The biggest users of servers and related hardware have come together to create a consortium called the Open Compute Project that is working to create cheap generic hardware that will replace the expensive servers and switches bought from companies like Cisco and Juniper. This effort was started by Facebook and is likely to completely disrupt that industry. In addition to that effort, a few of the largest companies like Amazon and Google have developed their own proprietary hardware.
Recently a pile of telcos like Verizon, AT&T, Deutsche Telekom, Korea’s SK Telecom, and Equinix have joined the effort. It looks like all of the largest users of this kind of equipment will be buying their hardware from new channels, which is going to devastate the existing vendors.
One might think that this is good news for smaller companies, because in this industry small companies have always ridden the tails of the large companies. We have all benefited by having reasonable prices and a variety of option because those options were created for the big users.
But unfortunately, the Open Compute Project isn’t going to operate that way. Anybody is free to share in the open specifications that are being created, but companies are then expected to modify those specs to meet their needs and then find a way to get the gear built. Probably the top 95% of the market will no longer be buying off-the-shelf servers, which is not good for smaller users. Small companies, meaning anybody smaller then perhaps CenturyLink, will not have the resources to wade through the open source process to make their own hardware.
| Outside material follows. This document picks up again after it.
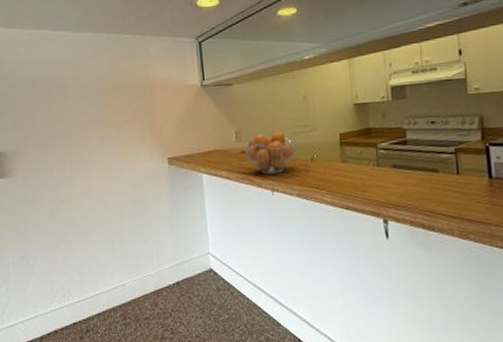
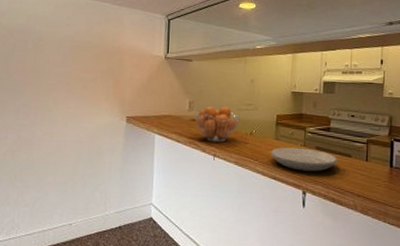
plate: none [338,168,421,196] -> present [271,147,337,172]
One might hope that there would still be somebody left to supply all of the smaller users of this equipment, but that flies against the past experience of the industry. Without big buyers of equipment, there is unlikely to be any R&D or new product development to serve a much smaller potential market. There are analysts that believe that companies like Cisco and Juniper will eventually flee the server market.
One has to worry about the general availability of telecom electronics of any kind in the future. The open source movement is not going to stop with servers; over time it will tackle fiber electronics, cable headend, settop boxes, you name it. As the big companies stop buying from vendors we are likely to see a lot of failure among the already reduced field of telecom vendors.
Along with the move to proprietary open source hardware is a similar move towards open source software to control the hardware. Again, one might think that small companies could just use the open source software, but that also doesn’t work the way you might hope. Open source software provides a sprawling mass of options and companies that use it for something like operating servers have select what they want out of it and develop their own package of options. That is way past the abilities or budgets for smaller companies. This is another area today where we benefit for the work done for larger carriers.
Small companies probably feel safe that there are a few vendors around that specialize in serving small carriers today. But many of us that are in the industry know that telecom vendors come and go. Any vendor that gets most of their revenue from the big ISPs is going to be in trouble. And when I look at the vendors used by small companies today you see almost no vendors that were here twenty years ago. The periodic downturns in the industry have always been hard for vendors to weather. There might not be enough volume from small telecom carriers to support healthy vendors for the long haul.
I hope I am wrong about all of this. Each one of these factors would be a cause for some concern. But taken all together, these trends point to a future five and ten years from now where there will be fewer vendors, where it’s going to be harder and more expensive for smaller carriers to buy gear, and where there might not be much dollar incentive for anybody to do the same R&D for small carriers that the big carriers will be doing on their own.